ASSIGNMENT ->
Your reply should hold only the lines from the records below where "means" occurs.

★ ★ ★

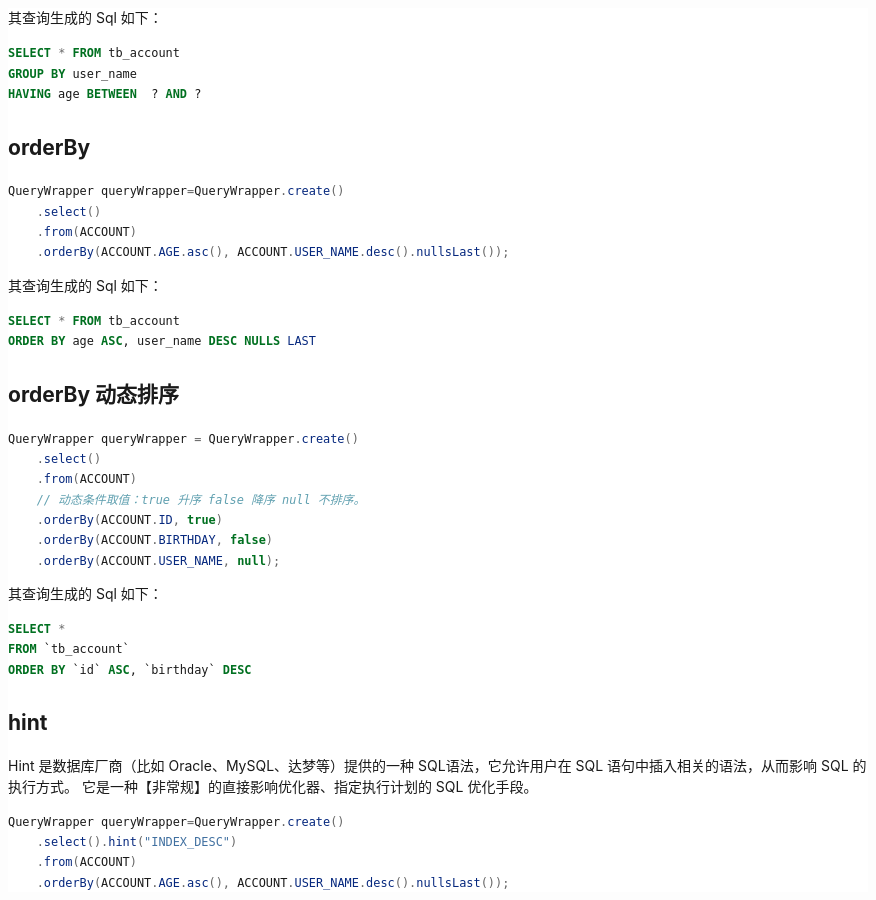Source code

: 其查询生成的 Sql 如下：

```sql
SELECT * FROM tb_account
GROUP BY user_name
HAVING age BETWEEN  ? AND ?
```

## orderBy

```java
QueryWrapper queryWrapper=QueryWrapper.create()
    .select()
    .from(ACCOUNT)
    .orderBy(ACCOUNT.AGE.asc(), ACCOUNT.USER_NAME.desc().nullsLast());
```

其查询生成的 Sql 如下：

```sql
SELECT * FROM tb_account
ORDER BY age ASC, user_name DESC NULLS LAST
```

## orderBy 动态排序

```java
QueryWrapper queryWrapper = QueryWrapper.create()
    .select()
    .from(ACCOUNT)
    // 动态条件取值：true 升序 false 降序 null 不排序。
    .orderBy(ACCOUNT.ID, true)
    .orderBy(ACCOUNT.BIRTHDAY, false)
    .orderBy(ACCOUNT.USER_NAME, null);
```

其查询生成的 Sql 如下：

```sql
SELECT *
FROM `tb_account`
ORDER BY `id` ASC, `birthday` DESC
```

## hint

Hint 是数据库厂商（比如 Oracle、MySQL、达梦等）提供的一种 SQL语法，它允许用户在 SQL 语句中插入相关的语法，从而影响 SQL 的执行方式。
它是一种【非常规】的直接影响优化器、指定执行计划的 SQL 优化手段。



```java
QueryWrapper queryWrapper=QueryWrapper.create()
    .select().hint("INDEX_DESC")
    .from(ACCOUNT)
    .orderBy(ACCOUNT.AGE.asc(), ACCOUNT.USER_NAME.desc().nullsLast());
```
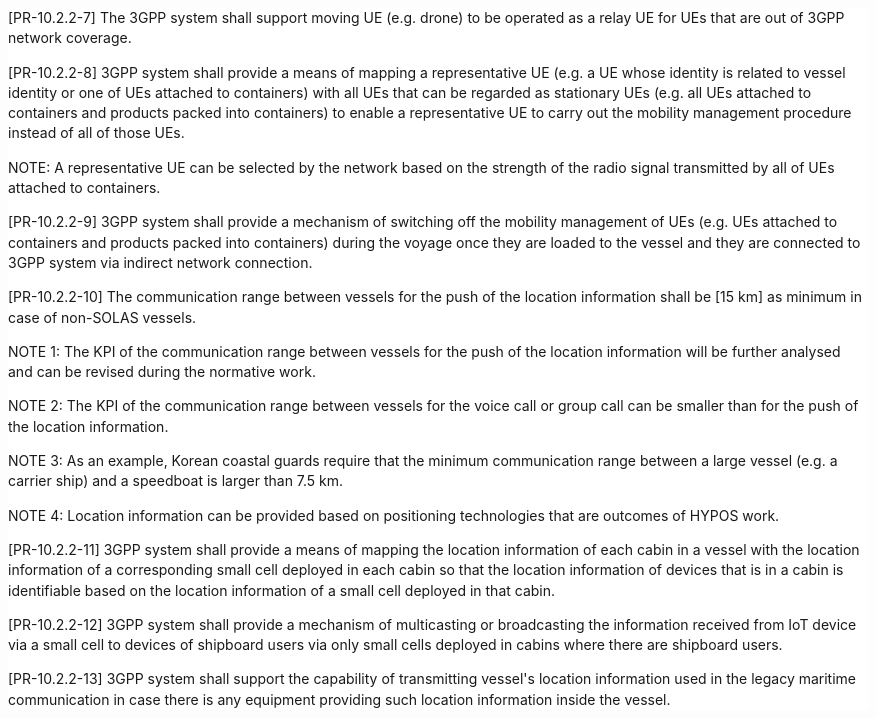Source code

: \[PR-10.2.2-7\] The 3GPP system shall support moving UE (e.g. drone) to
be operated as a relay UE for UEs that are out of 3GPP network coverage.

\[PR-10.2.2-8\] 3GPP system shall provide a means of mapping a
representative UE (e.g. a UE whose identity is related to vessel
identity or one of UEs attached to containers) with all UEs that can be
regarded as stationary UEs (e.g. all UEs attached to containers and
products packed into containers) to enable a representative UE to carry
out the mobility management procedure instead of all of those UEs.

NOTE: A representative UE can be selected by the network based on the
strength of the radio signal transmitted by all of UEs attached to
containers.

\[PR-10.2.2-9\] 3GPP system shall provide a mechanism of switching off
the mobility management of UEs (e.g. UEs attached to containers and
products packed into containers) during the voyage once they are loaded
to the vessel and they are connected to 3GPP system via indirect network
connection.

\[PR-10.2.2-10\] The communication range between vessels for the push of
the location information shall be \[15 km\] as minimum in case of
non-SOLAS vessels.

NOTE 1: The KPI of the communication range between vessels for the push
of the location information will be further analysed and can be revised
during the normative work.

NOTE 2: The KPI of the communication range between vessels for the voice
call or group call can be smaller than for the push of the location
information.

NOTE 3: As an example, Korean coastal guards require that the minimum
communication range between a large vessel (e.g. a carrier ship) and a
speedboat is larger than 7.5 km.

NOTE 4: Location information can be provided based on positioning
technologies that are outcomes of HYPOS work.

\[PR-10.2.2-11\] 3GPP system shall provide a means of mapping the
location information of each cabin in a vessel with the location
information of a corresponding small cell deployed in each cabin so that
the location information of devices that is in a cabin is identifiable
based on the location information of a small cell deployed in that
cabin.

\[PR-10.2.2-12\] 3GPP system shall provide a mechanism of multicasting
or broadcasting the information received from IoT device via a small
cell to devices of shipboard users via only small cells deployed in
cabins where there are shipboard users.

\[PR-10.2.2-13\] 3GPP system shall support the capability of
transmitting vessel's location information used in the legacy maritime
communication in case there is any equipment providing such location
information inside the vessel.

★ ★ ★

THE COMPLETED TASK ->
\[PR-10.2.2-8\] 3GPP system shall provide a means of mapping a
\[PR-10.2.2-11\] 3GPP system shall provide a means of mapping the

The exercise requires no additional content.